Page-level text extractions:
+++

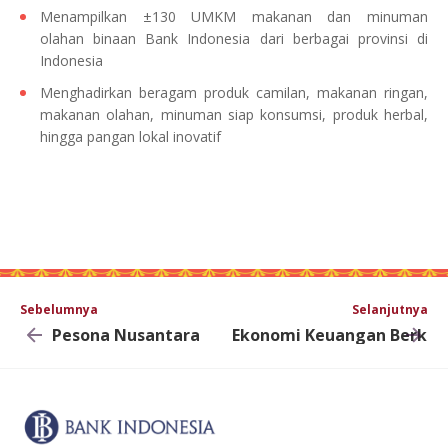
Menampilkan ±130 UMKM makanan dan minuman
olahan binaan Bank Indonesia dari berbagai provinsi di
Indonesia
Menghadirkan beragam produk camilan, makanan ringan,
makanan olahan, minuman siap konsumsi, produk herbal,
hingga pangan lokal inovatif
Sebelumnya
Selanjutnya
Pesona Nusantara
Ekonomi Keuangan Berkel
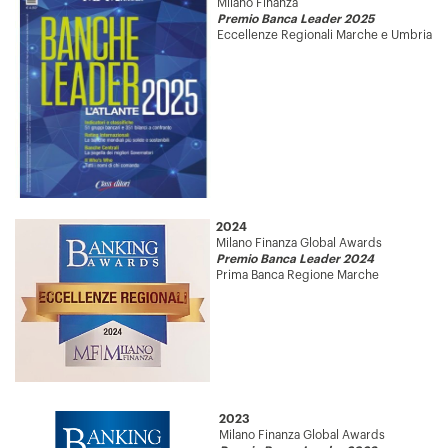
Milano Finanza
Premio Banca Leader 2025
Eccellenze Regionali Marche e Umbria
2024
Milano Finanza Global Awards
Premio Banca Leader 2024
Prima Banca Regione Marche
2023
Milano Finanza Global Awards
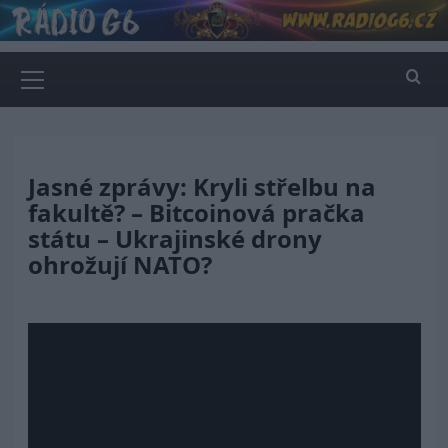
Skip
to
content
Primary
Menu
Jasné zprávy: Kryli střelbu na
fakultě? – Bitcoinová pračka
státu – Ukrajinské drony
ohrožují NATO?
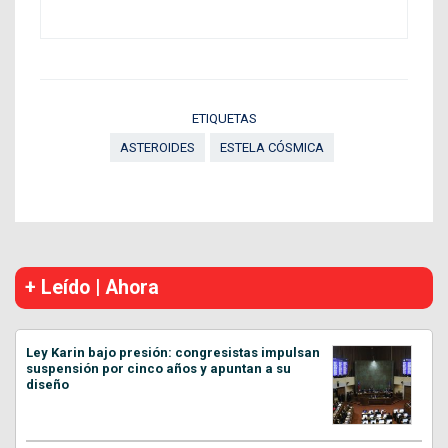
ETIQUETAS
ASTEROIDES
ESTELA CÓSMICA
+ Leído | Ahora
Ley Karin bajo presión: congresistas impulsan
suspensión por cinco años y apuntan a su
diseño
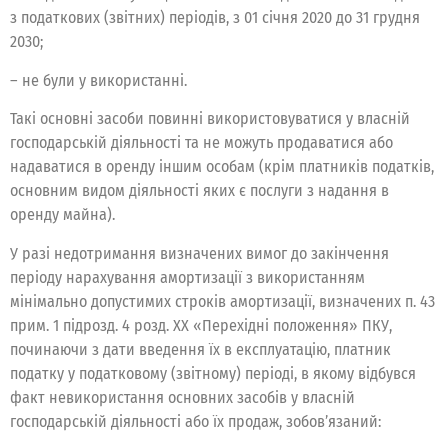
з податкових (звітних) періодів, з 01 січня 2020 до 31 грудня
2030;
– не були у використанні.
Такі основні засоби повинні використовуватися у власній
господарській діяльності та не можуть продаватися або
надаватися в оренду іншим особам (крім платників податків,
основним видом діяльності яких є послуги з надання в
оренду майна).
У разі недотримання визначених вимог до закінчення
періоду нарахування амортизації з використанням
мінімально допустимих строків амортизації, визначених п. 43
прим. 1 підрозд. 4 розд. ХХ «Перехідні положення» ПКУ,
починаючи з дати введення їх в експлуатацію, платник
податку у податковому (звітному) періоді, в якому відбувся
факт невикористання основних засобів у власній
господарській діяльності або їх продаж, зобов’язаний:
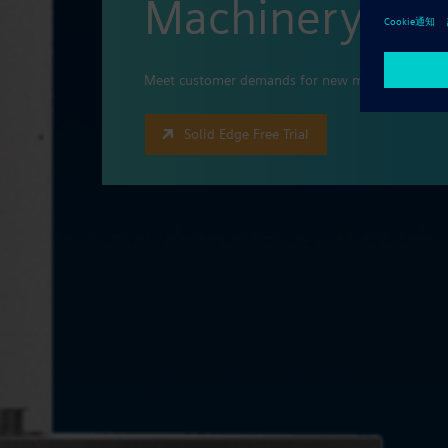
Machinery Des
Meet customer demands for new machine designs
Solid Edge Free Trial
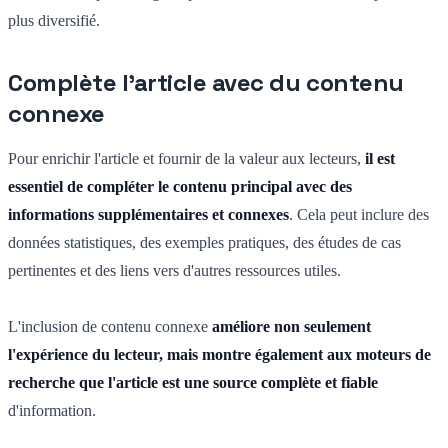
plus diversifié.
Complète l'article avec du contenu
connexe
Pour enrichir l'article et fournir de la valeur aux lecteurs,
il est
essentiel de compléter le contenu principal avec des
informations supplémentaires et connexes
. Cela peut inclure des
données statistiques, des exemples pratiques, des études de cas
pertinentes et des liens vers d'autres ressources utiles.
L'inclusion de contenu connexe
améliore non seulement
l'expérience du lecteur, mais montre également aux moteurs de
recherche que l'article est une source complète et fiable
d'information.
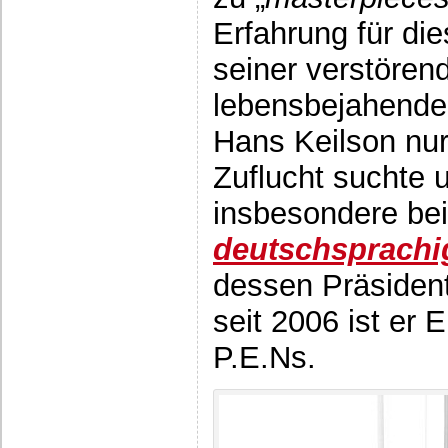
Erfahrung für di
seiner verstören
lebensbejahenden
Hans Keilson nur
Zuflucht suchte u
insbesondere b
deutschsprachi
dessen Präsident
seit 2006 ist er 
P.E.Ns.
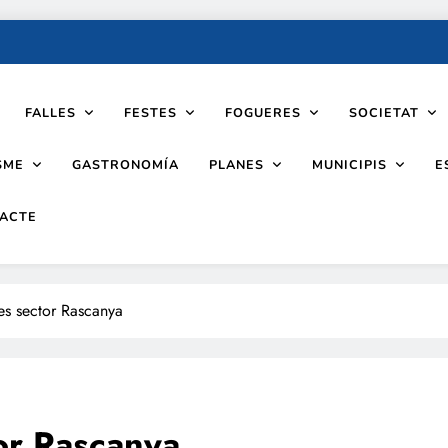
FALLES
FESTES
FOGUERES
SOCIETAT
SME
PLANES
MUNICIPIS
GASTRONOMÍA
E
ACTE
es sector Rascanya
or Rascanya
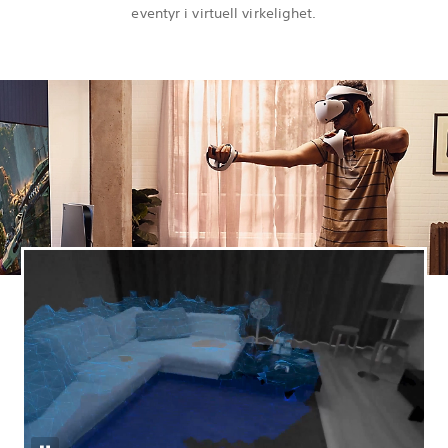
eventyr i virtuell virkelighet.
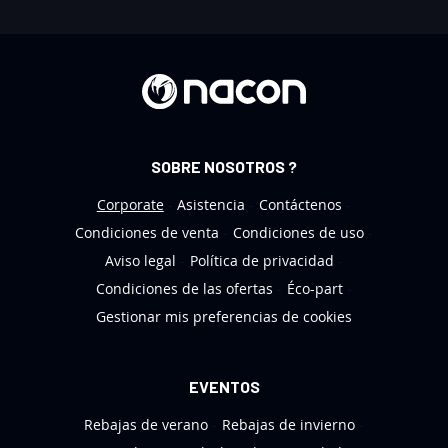
b
o
l
e
t
í
n
SOBRE NOSOTROS ?
d
e
Corporate
Asistencia
Contáctenos
n
Condiciones de venta
Condiciones de uso
o
Aviso legal
Política de privacidad
t
Condiciones de las ofertas
Éco-part
i
Gestionar mis preferencias de cookies
c
i
a
EVENTOS
s
Rebajas de verano
Rebajas de invierno
:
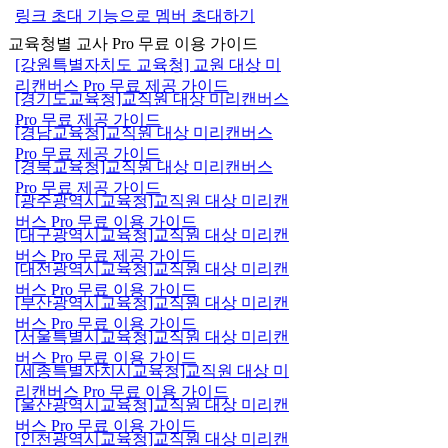
링크 초대 기능으로 멤버 초대하기
교육청별 교사 Pro 무료 이용 가이드
[강원특별자치도 교육청] 교원 대상 미
리캔버스 Pro 무료 제공 가이드
[경기도교육청]교직원 대상 미리캔버스
Pro 무료 제공 가이드
[경남교육청]교직원 대상 미리캔버스
Pro 무료 제공 가이드
[경북교육청]교직원 대상 미리캔버스
Pro 무료 제공 가이드
[광주광역시교육청]교직원 대상 미리캔
버스 Pro 무료 이용 가이드
[대구광역시교육청]교직원 대상 미리캔
버스 Pro 무료 제공 가이드
[대전광역시교육청]교직원 대상 미리캔
버스 Pro 무료 이용 가이드
[부산광역시교육청]교직원 대상 미리캔
버스 Pro 무료 이용 가이드
[서울특별시교육청]교직원 대상 미리캔
버스 Pro 무료 이용 가이드
[세종특별자치시교육청]교직원 대상 미
리캔버스 Pro 무료 이용 가이드
[울산광역시교육청]교직원 대상 미리캔
버스 Pro 무료 이용 가이드
[인천광역시교육청]교직원 대상 미리캔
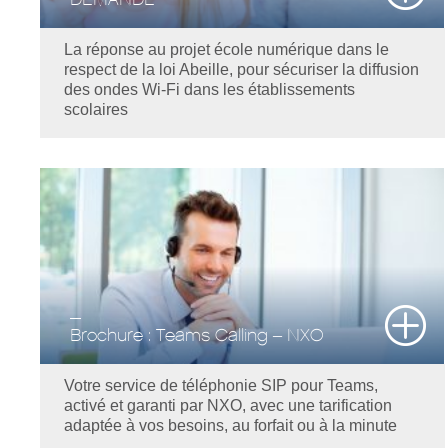
La réponse au projet école numérique dans le
respect de la loi Abeille, pour sécuriser la diffusion
des ondes Wi-Fi dans les établissements
scolaires
Brochure : Teams Calling – NXO
Votre service de téléphonie SIP pour Teams,
activé et garanti par NXO, avec une tarification
adaptée à vos besoins, au forfait ou à la minute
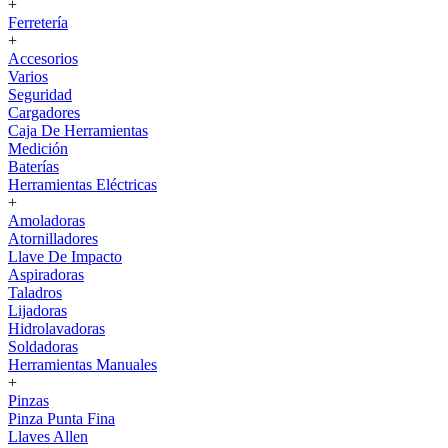
+
Ferretería
+
Accesorios
Varios
Seguridad
Cargadores
Caja De Herramientas
Medición
Baterías
Herramientas Eléctricas
+
Amoladoras
Atornilladores
Llave De Impacto
Aspiradoras
Taladros
Lijadoras
Hidrolavadoras
Soldadoras
Herramientas Manuales
+
Pinzas
Pinza Punta Fina
Llaves Allen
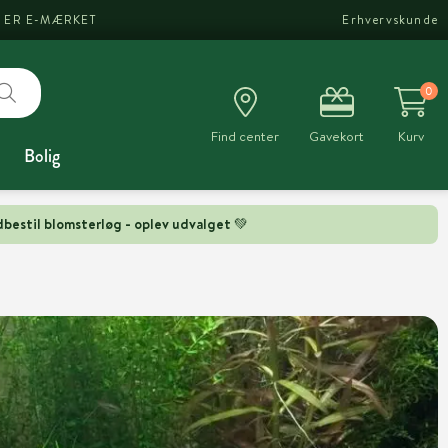
I ER E-MÆRKET
Erhvervskunde
0
Find center
Gavekort
Kurv
Bolig
bestil blomsterløg - oplev udvalget 💚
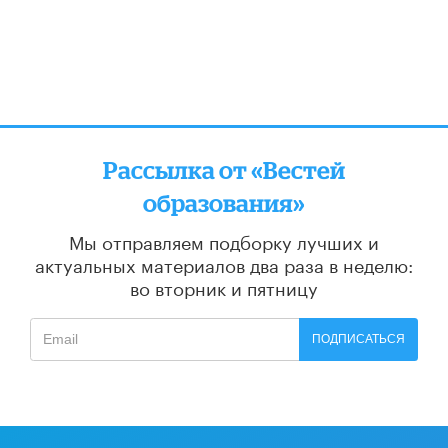
Рассылка от «Вестей
образования»
Мы отправляем подборку лучших и
актуальных материалов
два раза в неделю:
во вторник и пятницу
ПОДПИСАТЬСЯ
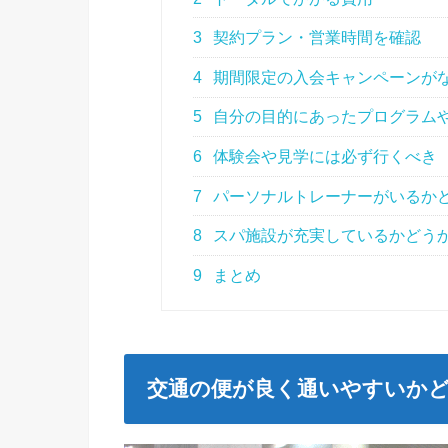
3
契約プラン・営業時間を確認
4
期間限定の入会キャンペーンが
5
自分の目的にあったプログラム
6
体験会や見学には必ず行くべき
7
パーソナルトレーナーがいるか
8
スパ施設が充実しているかどう
9
まとめ
交通の便が良く通いやすいか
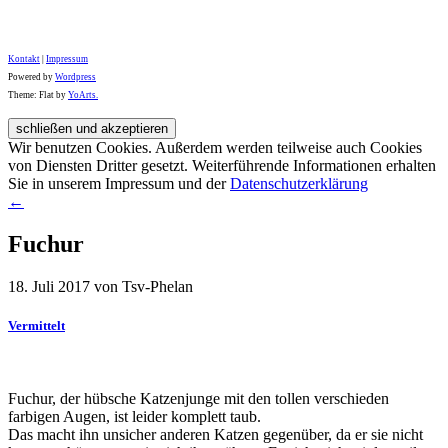
Kontakt
|
Impressum
Powered by
Wordpress
Theme: Flat by
YoArts.
Wir benutzen Cookies. Außerdem werden teilweise auch Cookies
von Diensten Dritter gesetzt. Weiterführende Informationen erhalten
Sie in unserem Impressum und der
Datenschutzerklärung
←
Fuchur
18. Juli 2017 von Tsv-Phelan
Vermittelt
Fuchur, der hübsche Katzenjunge mit den tollen verschieden
farbigen Augen, ist leider komplett taub.
Das macht ihn unsicher anderen Katzen gegenüber, da er sie nicht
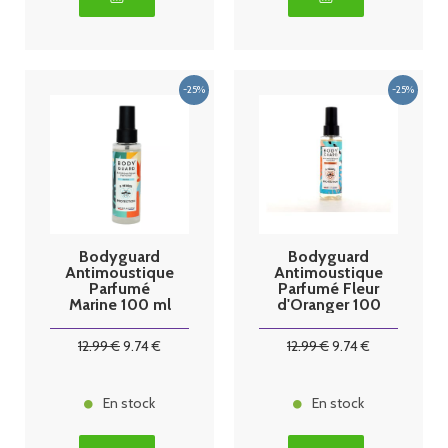
Bodyguard
Bodyguard
Antimoustique
Antimoustique
Parfumé
Parfumé Fleur
Marine 100 ml
d'Oranger 100
ml
12
.99
€
9
.74
€
12
.99
€
9
.74
€
En stock
En stock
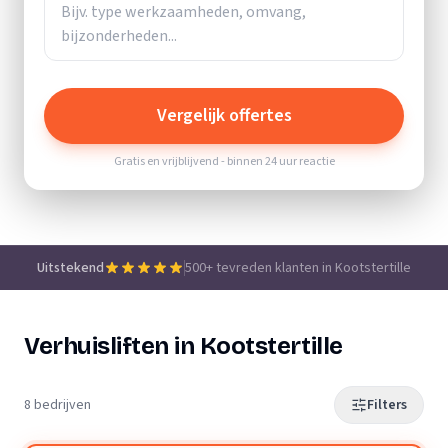
Vergelijk offertes
Gratis en vrijblijvend - binnen 24 uur reactie
Uitstekend
500+ tevreden klanten in Kootstertille
Verhuisliften in Kootstertille
8 bedrijven
Filters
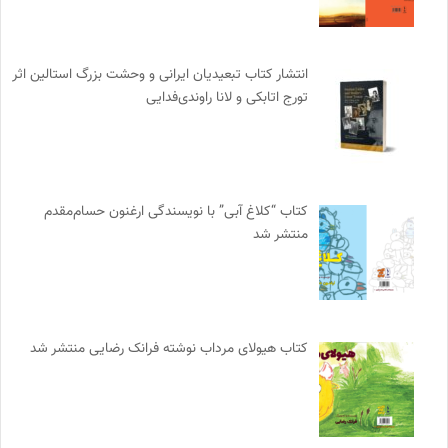
انتشار کتاب تبعیدیان ایرانی و وحشت بزرگ استالین اثر
تورج اتابکی و لانا راوندی‌فدایی
کتاب “کلاغ آبی” با نویسندگی ارغنون حسام‌مقدم
منتشر شد
کتاب هیولای مرداب نوشته فرانک رضایی منتشر شد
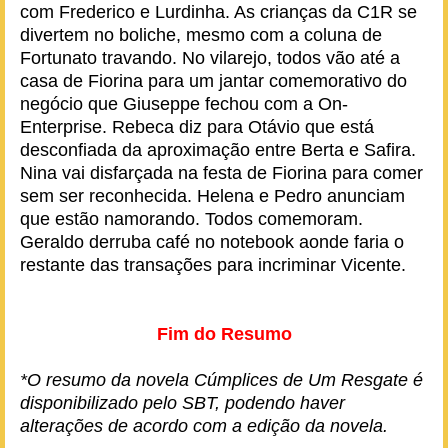
com Frederico e Lurdinha. As crianças da C1R se
divertem no boliche, mesmo com a coluna de
Fortunato travando. No vilarejo, todos vão até a
casa de Fiorina para um jantar comemorativo do
negócio que Giuseppe fechou com a On-
Enterprise. Rebeca diz para Otávio que está
desconfiada da aproximação entre Berta e Safira.
Nina vai disfarçada na festa de Fiorina para comer
sem ser reconhecida. Helena e Pedro anunciam
que estão namorando. Todos comemoram.
Geraldo derruba café no notebook aonde faria o
restante das transações para incriminar Vicente.
Fim do Resumo
*O resumo da novela Cúmplices de Um Resgate é
disponibilizado pelo SBT, podendo haver
alterações de acordo com a edição da novela.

+++

Could you transcribe every line of text from all the rows above verbatim, leaving out the pictures?

Menampilkan ±130 UMKM makanan dan minuman
olahan binaan Bank Indonesia dari berbagai provinsi di
Indonesia
Menghadirkan beragam produk camilan, makanan ringan,
makanan olahan, minuman siap konsumsi, produk herbal,
hingga pangan lokal inovatif
Sebelumnya
Selanjutnya
Pesona Nusantara
Ekonomi Keuangan Berkel
Milano Finanza
Premio Banca Leader 2025
Eccellenze Regionali Marche e Umbria
2024
Milano Finanza Global Awards
Premio Banca Leader 2024
Prima Banca Regione Marche
2023
Milano Finanza Global Awards
Skip
to
content
Primary
Menu
Jasné zprávy: Kryli střelbu na
fakultě? – Bitcoinová pračka
státu – Ukrajinské drony
ohrožují NATO?
ETIQUETAS
ASTEROIDES
ESTELA CÓSMICA
+ Leído | Ahora
Ley Karin bajo presión: congresistas impulsan
suspensión por cinco años y apuntan a su
diseño
з податкових (звітних) періодів, з 01 січня 2020 до 31 грудня
2030;
– не були у використанні.
Такі основні засоби повинні використовуватися у власній
господарській діяльності та не можуть продаватися або
надаватися в оренду іншим особам (крім платників податків,
основним видом діяльності яких є послуги з надання в
оренду майна).
У разі недотримання визначених вимог до закінчення
періоду нарахування амортизації з використанням
мінімально допустимих строків амортизації, визначених п. 43
прим. 1 підрозд. 4 розд. ХХ «Перехідні положення» ПКУ,
починаючи з дати введення їх в експлуатацію, платник
податку у податковому (звітному) періоді, в якому відбувся
факт невикористання основних засобів у власній
господарській діяльності або їх продаж, зобов’язаний:
Machinery Des
Meet customer demands for new machine designs
Solid Edge Free Trial
plus diversifié.
Complète l'article avec du contenu
connexe
Pour enrichir l'article et fournir de la valeur aux lecteurs,
il est
essentiel de compléter le contenu principal avec des
informations supplémentaires et connexes
. Cela peut inclure des
données statistiques, des exemples pratiques, des études de cas
pertinentes et des liens vers d'autres ressources utiles.
L'inclusion de contenu connexe
améliore non seulement
l'expérience du lecteur, mais montre également aux moteurs de
recherche que l'article est une source complète et fiable
d'information.
Erfahrung für di
seiner verstören
lebensbejahenden
Hans Keilson nur
Zuflucht suchte u
insbesondere b
deutschsprachi
dessen Präsident
seit 2006 ist er 
P.E.Ns.
FALLES
FESTES
FOGUERES
SOCIETAT
SME
PLANES
MUNICIPIS
GASTRONOMÍA
E
ACTE
es sector Rascanya
or Rascanya
eventyr i virtuell virkelighet.
b
o
l
e
t
í
n
SOBRE NOSOTROS ?
d
e
Corporate
Asistencia
Contáctenos
n
Condiciones de venta
Condiciones de uso
o
Aviso legal
Política de privacidad
t
Condiciones de las ofertas
Éco-part
i
Gestionar mis preferencias de cookies
c
i
a
EVENTOS
s
Rebajas de verano
Rebajas de invierno
:
링크 초대 기능으로 멤버 초대하기
교육청별 교사 Pro 무료 이용 가이드
[강원특별자치도 교육청] 교원 대상 미
리캔버스 Pro 무료 제공 가이드
[경기도교육청]교직원 대상 미리캔버스
Pro 무료 제공 가이드
[경남교육청]교직원 대상 미리캔버스
Pro 무료 제공 가이드
[경북교육청]교직원 대상 미리캔버스
Pro 무료 제공 가이드
[광주광역시교육청]교직원 대상 미리캔
버스 Pro 무료 이용 가이드
[대구광역시교육청]교직원 대상 미리캔
버스 Pro 무료 제공 가이드
[대전광역시교육청]교직원 대상 미리캔
버스 Pro 무료 이용 가이드
[부산광역시교육청]교직원 대상 미리캔
버스 Pro 무료 이용 가이드
[서울특별시교육청]교직원 대상 미리캔
버스 Pro 무료 이용 가이드
[세종특별자치시교육청]교직원 대상 미
리캔버스 Pro 무료 이용 가이드
[울산광역시교육청]교직원 대상 미리캔
버스 Pro 무료 이용 가이드
[인천광역시교육청]교직원 대상 미리캔
La réponse au projet école numérique dans le
respect de la loi Abeille, pour sécuriser la diffusion
des ondes Wi-Fi dans les établissements
scolaires
Brochure : Teams Calling – NXO
Votre service de téléphonie SIP pour Teams,
activé et garanti par NXO, avec une tarification
adaptée à vos besoins, au forfait ou à la minute
+
Ferretería
+
Accesorios
Varios
Seguridad
Cargadores
Caja De Herramientas
Medición
Baterías
Herramientas Eléctricas
+
Amoladoras
Atornilladores
Llave De Impacto
Aspiradoras
Taladros
Lijadoras
Hidrolavadoras
Soldadoras
Herramientas Manuales
+
Pinzas
Pinza Punta Fina
Llaves Allen
I ER E-MÆRKET
Erhvervskunde
0
Find center
Gavekort
Kurv
Bolig
bestil blomsterløg - oplev udvalget 💚
Рассылка от «Вестей
образования»
Мы отправляем подборку лучших и
актуальных материалов
два раза в неделю:
во вторник и пятницу
ПОДПИСАТЬСЯ
3
契約プラン・営業時間を確認
4
期間限定の入会キャンペーンが
5
自分の目的にあったプログラム
6
体験会や見学には必ず行くべき
7
パーソナルトレーナーがいるか
8
スパ施設が充実しているかどう
9
まとめ
交通の便が良く通いやすいか
Kontakt
|
Impressum
Powered by
Wordpress
Theme: Flat by
YoArts.
Wir benutzen Cookies. Außerdem werden teilweise auch Cookies
von Diensten Dritter gesetzt. Weiterführende Informationen erhalten
Sie in unserem Impressum und der
Datenschutzerklärung
←
Fuchur
18. Juli 2017 von Tsv-Phelan
Vermittelt
Fuchur, der hübsche Katzenjunge mit den tollen verschieden
farbigen Augen, ist leider komplett taub.
Das macht ihn unsicher anderen Katzen gegenüber, da er sie nicht
Bodyguard
Bodyguard
Antimoustique
Antimoustique
Parfumé
Parfumé Fleur
Marine 100 ml
d'Oranger 100
ml
12
.99
€
9
.74
€
12
.99
€
9
.74
€
En stock
En stock
Vergelijk offertes
Gratis en vrijblijvend - binnen 24 uur reactie
Uitstekend
500+ tevreden klanten in Kootstertille
Verhuisliften in Kootstertille
8 bedrijven
Filters
انتشار کتاب تبعیدیان ایرانی و وحشت بزرگ استالین اثر
تورج اتابکی و لانا راوندی‌فدایی
کتاب “کلاغ آبی” با نویسندگی ارغنون حسام‌مقدم
منتشر شد
کتاب هیولای مرداب نوشته فرانک رضایی منتشر شد
com Frederico e Lurdinha. As crianças da C1R se
divertem no boliche, mesmo com a coluna de
Fortunato travando. No vilarejo, todos vão até a
casa de Fiorina para um jantar comemorativo do
negócio que Giuseppe fechou com a On-
Enterprise. Rebeca diz para Otávio que está
desconfiada da aproximação entre Berta e Safira.
Nina vai disfarçada na festa de Fiorina para comer
sem ser reconhecida. Helena e Pedro anunciam
que estão namorando. Todos comemoram.
Geraldo derruba café no notebook aonde faria o
restante das transações para incriminar Vicente.
Fim do Resumo
*O resumo da novela Cúmplices de Um Resgate é
disponibilizado pelo SBT, podendo haver
alterações de acordo com a edição da novela.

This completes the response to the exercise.